The Partnership for a Healthier America recently released its first report on the progress of private sector commitments to address the epidemic of childhood obesity.
PHS works with the private sector and Honorary Chair First Lady Michelle Obama to ensure that future generations don’t face such problems with the disease.
During PHS’ second Building a Healthier Future Summit in Washington, D.C., leaders from public and private sectors came together to work on obesity solutions.
“Our partner organizations are making changes to their operations and their business practices that help make healthier choices easier for busier parents and families,” PHA CEO Lawrance Soler said. “This report is about holding a mirror up to efforts against those commitments — many of which are multi-year — and giving the public a clear understanding of their progress.”
Some of the companies involved in the fight against childhood obesity include Birds Eye, which teamed up with Nickelodeon in asking children to share recipes. Darden restaurants — which include Red Lobster and Olive Garden, among others — now offer at least one children’s menu item that is less than 600 calories, with less fat and sodium than typical restaurant fares. Fruits or vegetables and 1 percent milk are now defaulted side items.
Other information found in the report includes more than 1,700 cities that offered physical activity promotion events in 2012. The city of Burleson, for example, has its Be Healthy Initiative, which sponsors walks, runs, family-friendly fitness events and the upcoming Family Field Day on March 23.
Cities getting involved helped nearly 3 million kids get moving in 2012, the report said.
In Cleburne’s public sector other efforts are being made to combat childhood obesity.

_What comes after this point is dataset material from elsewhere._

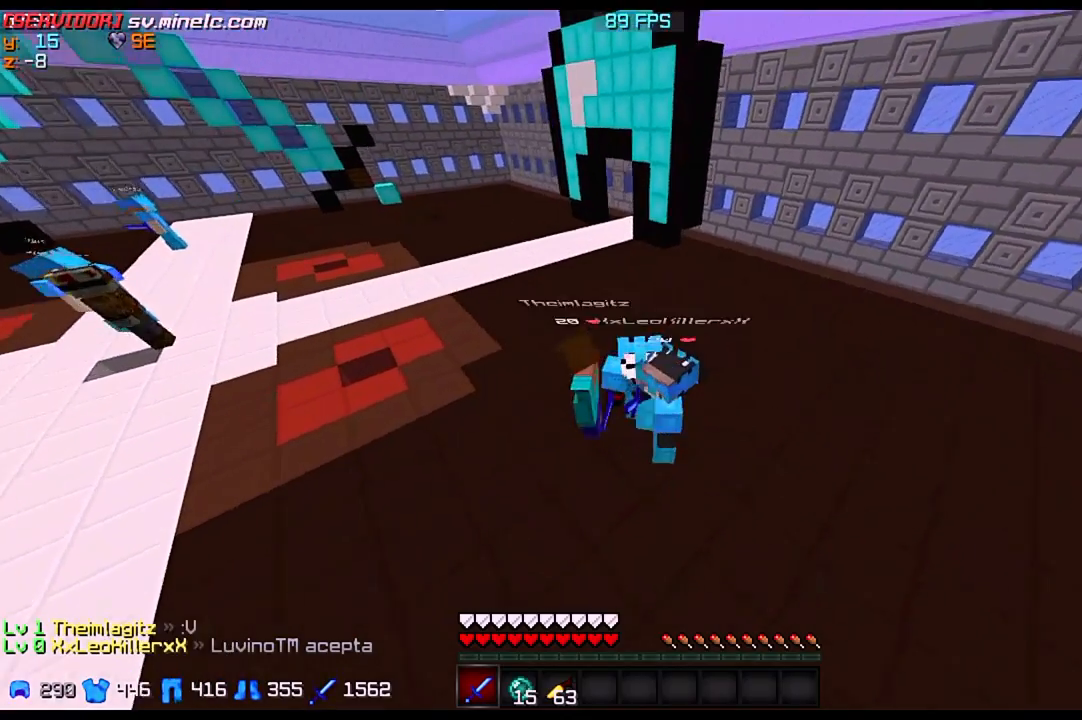
{"keys": ["s"], "events": []}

Cleburne ISD schools follow USDA guidelines and make sure each student has a fruit or vegetable on their tray at lunch.
“Recently our district was approved for the 6 cents certification which means we are meeting all of the new regulations by USDA,” Kim Chance, CISD child nutrition director said. “We’ve had to submit reports, menus and everything we do in our district. We’re on task with everything that they are requesting of us, meaning whole grains, fruits and veggies.”
Chance said the required changes seem to have made children more aware of what they put on their plate.
“Kids are asking spinach to be put on their tray,” she said. “It has really surprised me, where in the past, we would put it in the menu and pretty much throw it all away. We have fresh and frozen spinach that they serve and they are really eating it now. It’s a matter of encouraging them.”
Chance said the district is also working with Dairy MAX, a nonprofit dairy council to start a healthy living pilot program at Smith Middle School. She said she hopes the initiative will take off district wide in the coming months. Schools involved in the Dairy MAX program receive $4,000 split between physical activity and nutrition, she said.
After-school program Youth in Motion, held at Booker T. Washington Community and Recreation Center, is also helping students change their eating and exercise habits.
Heather Bickell, recreation coordinator, said the program has grown to nearly 30 children and more enroll each day. The free program teaches students various ways to exercise, eat and also includes homework help.
“They are more eager to be active when they get here,” Bickell said. “They realize that exercise doesn’t have to be boring, it can be fun.
“A lot of parents will bring their kids and maybe stay and work out while their kids are here. In that regard, I think it’s spreading into the families.”